**What to do:** Repeat every line below exactly as it reads.

(Saved entries)
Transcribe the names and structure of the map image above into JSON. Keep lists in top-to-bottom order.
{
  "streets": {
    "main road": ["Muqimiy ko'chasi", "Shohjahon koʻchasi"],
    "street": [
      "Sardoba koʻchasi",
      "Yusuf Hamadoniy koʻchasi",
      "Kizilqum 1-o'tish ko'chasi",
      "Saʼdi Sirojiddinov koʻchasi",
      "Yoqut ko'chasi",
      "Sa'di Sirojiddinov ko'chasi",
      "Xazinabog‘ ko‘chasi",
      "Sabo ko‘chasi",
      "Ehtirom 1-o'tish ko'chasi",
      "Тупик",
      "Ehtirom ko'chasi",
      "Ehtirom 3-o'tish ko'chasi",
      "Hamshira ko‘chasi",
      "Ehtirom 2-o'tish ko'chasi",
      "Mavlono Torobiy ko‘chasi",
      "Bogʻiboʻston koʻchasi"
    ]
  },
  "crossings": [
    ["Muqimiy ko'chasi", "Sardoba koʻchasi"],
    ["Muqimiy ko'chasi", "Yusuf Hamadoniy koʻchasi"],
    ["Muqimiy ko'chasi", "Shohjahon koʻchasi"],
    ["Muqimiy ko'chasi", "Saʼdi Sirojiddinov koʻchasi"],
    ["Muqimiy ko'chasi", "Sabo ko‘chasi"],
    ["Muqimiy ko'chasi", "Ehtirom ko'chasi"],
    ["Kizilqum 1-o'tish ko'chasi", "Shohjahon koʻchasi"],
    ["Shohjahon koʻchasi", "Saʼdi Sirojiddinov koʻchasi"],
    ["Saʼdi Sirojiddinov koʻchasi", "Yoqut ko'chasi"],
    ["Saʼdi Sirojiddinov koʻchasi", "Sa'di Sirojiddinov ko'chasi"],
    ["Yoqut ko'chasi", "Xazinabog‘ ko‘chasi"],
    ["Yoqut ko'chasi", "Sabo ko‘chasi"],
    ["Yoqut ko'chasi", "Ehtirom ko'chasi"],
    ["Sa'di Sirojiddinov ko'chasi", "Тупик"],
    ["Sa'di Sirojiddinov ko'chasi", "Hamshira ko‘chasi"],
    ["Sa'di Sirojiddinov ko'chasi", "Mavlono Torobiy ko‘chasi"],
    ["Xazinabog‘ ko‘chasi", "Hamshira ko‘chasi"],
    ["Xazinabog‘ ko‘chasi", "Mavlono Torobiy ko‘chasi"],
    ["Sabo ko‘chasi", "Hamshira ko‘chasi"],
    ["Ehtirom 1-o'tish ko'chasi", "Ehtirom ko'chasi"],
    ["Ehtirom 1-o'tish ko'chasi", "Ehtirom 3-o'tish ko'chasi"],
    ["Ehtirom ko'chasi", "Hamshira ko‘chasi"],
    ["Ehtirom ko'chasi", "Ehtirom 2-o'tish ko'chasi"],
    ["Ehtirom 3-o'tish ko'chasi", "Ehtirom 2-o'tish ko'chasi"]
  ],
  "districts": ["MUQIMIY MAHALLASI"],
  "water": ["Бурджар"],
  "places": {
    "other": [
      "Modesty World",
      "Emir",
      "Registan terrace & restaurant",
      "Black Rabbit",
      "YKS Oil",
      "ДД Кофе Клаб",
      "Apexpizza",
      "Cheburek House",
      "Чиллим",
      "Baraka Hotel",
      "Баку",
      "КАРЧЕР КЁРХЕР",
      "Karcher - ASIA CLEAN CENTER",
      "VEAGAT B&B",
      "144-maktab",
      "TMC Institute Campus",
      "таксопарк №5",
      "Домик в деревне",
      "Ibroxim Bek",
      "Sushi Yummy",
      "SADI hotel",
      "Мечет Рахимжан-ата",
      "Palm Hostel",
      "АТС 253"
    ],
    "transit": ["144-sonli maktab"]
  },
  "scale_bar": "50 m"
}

**Reply to the task:**
Transcribe the names and structure of the map image above into JSON. Keep lists in top-to-bottom order.
{
  "streets": {
    "main road": ["Muqimiy ko'chasi", "Shohjahon koʻchasi"],
    "street": [
      "Sardoba koʻchasi",
      "Yusuf Hamadoniy koʻchasi",
      "Kizilqum 1-o'tish ko'chasi",
      "Saʼdi Sirojiddinov koʻchasi",
      "Yoqut ko'chasi",
      "Sa'di Sirojiddinov ko'chasi",
      "Xazinabog‘ ko‘chasi",
      "Sabo ko‘chasi",
      "Ehtirom 1-o'tish ko'chasi",
      "Тупик",
      "Ehtirom ko'chasi",
      "Ehtirom 3-o'tish ko'chasi",
      "Hamshira ko‘chasi",
      "Ehtirom 2-o'tish ko'chasi",
      "Mavlono Torobiy ko‘chasi",
      "Bogʻiboʻston koʻchasi"
    ]
  },
  "crossings": [
    ["Muqimiy ko'chasi", "Sardoba koʻchasi"],
    ["Muqimiy ko'chasi", "Yusuf Hamadoniy koʻchasi"],
    ["Muqimiy ko'chasi", "Shohjahon koʻchasi"],
    ["Muqimiy ko'chasi", "Saʼdi Sirojiddinov koʻchasi"],
    ["Muqimiy ko'chasi", "Sabo ko‘chasi"],
    ["Muqimiy ko'chasi", "Ehtirom ko'chasi"],
    ["Kizilqum 1-o'tish ko'chasi", "Shohjahon koʻchasi"],
    ["Shohjahon koʻchasi", "Saʼdi Sirojiddinov koʻchasi"],
    ["Saʼdi Sirojiddinov koʻchasi", "Yoqut ko'chasi"],
    ["Saʼdi Sirojiddinov koʻchasi", "Sa'di Sirojiddinov ko'chasi"],
    ["Yoqut ko'chasi", "Xazinabog‘ ko‘chasi"],
    ["Yoqut ko'chasi", "Sabo ko‘chasi"],
    ["Yoqut ko'chasi", "Ehtirom ko'chasi"],
    ["Sa'di Sirojiddinov ko'chasi", "Тупик"],
    ["Sa'di Sirojiddinov ko'chasi", "Hamshira ko‘chasi"],
    ["Sa'di Sirojiddinov ko'chasi", "Mavlono Torobiy ko‘chasi"],
    ["Xazinabog‘ ko‘chasi", "Hamshira ko‘chasi"],
    ["Xazinabog‘ ko‘chasi", "Mavlono Torobiy ko‘chasi"],
    ["Sabo ko‘chasi", "Hamshira ko‘chasi"],
    ["Ehtirom 1-o'tish ko'chasi", "Ehtirom ko'chasi"],
    ["Ehtirom 1-o'tish ko'chasi", "Ehtirom 3-o'tish ko'chasi"],
    ["Ehtirom ko'chasi", "Hamshira ko‘chasi"],
    ["Ehtirom ko'chasi", "Ehtirom 2-o'tish ko'chasi"],
    ["Ehtirom 3-o'tish ko'chasi", "Ehtirom 2-o'tish ko'chasi"]
  ],
  "districts": ["MUQIMIY MAHALLASI"],
  "water": ["Бурджар"],
  "places": {
    "other": [
      "Modesty World",
      "Emir",
      "Registan terrace & restaurant",
      "Black Rabbit",
      "YKS Oil",
      "ДД Кофе Клаб",
      "Apexpizza",
      "Cheburek House",
      "Чиллим",
      "Baraka Hotel",
      "Баку",
      "КАРЧЕР КЁРХЕР",
      "Karcher - ASIA CLEAN CENTER",
      "VEAGAT B&B",
      "144-maktab",
      "TMC Institute Campus",
      "таксопарк №5",
      "Домик в деревне",
      "Ibroxim Bek",
      "Sushi Yummy",
      "SADI hotel",
      "Мечет Рахимжан-ата",
      "Palm Hostel",
      "АТС 253"
    ],
    "transit": ["144-sonli maktab"]
  },
  "scale_bar": "50 m"
}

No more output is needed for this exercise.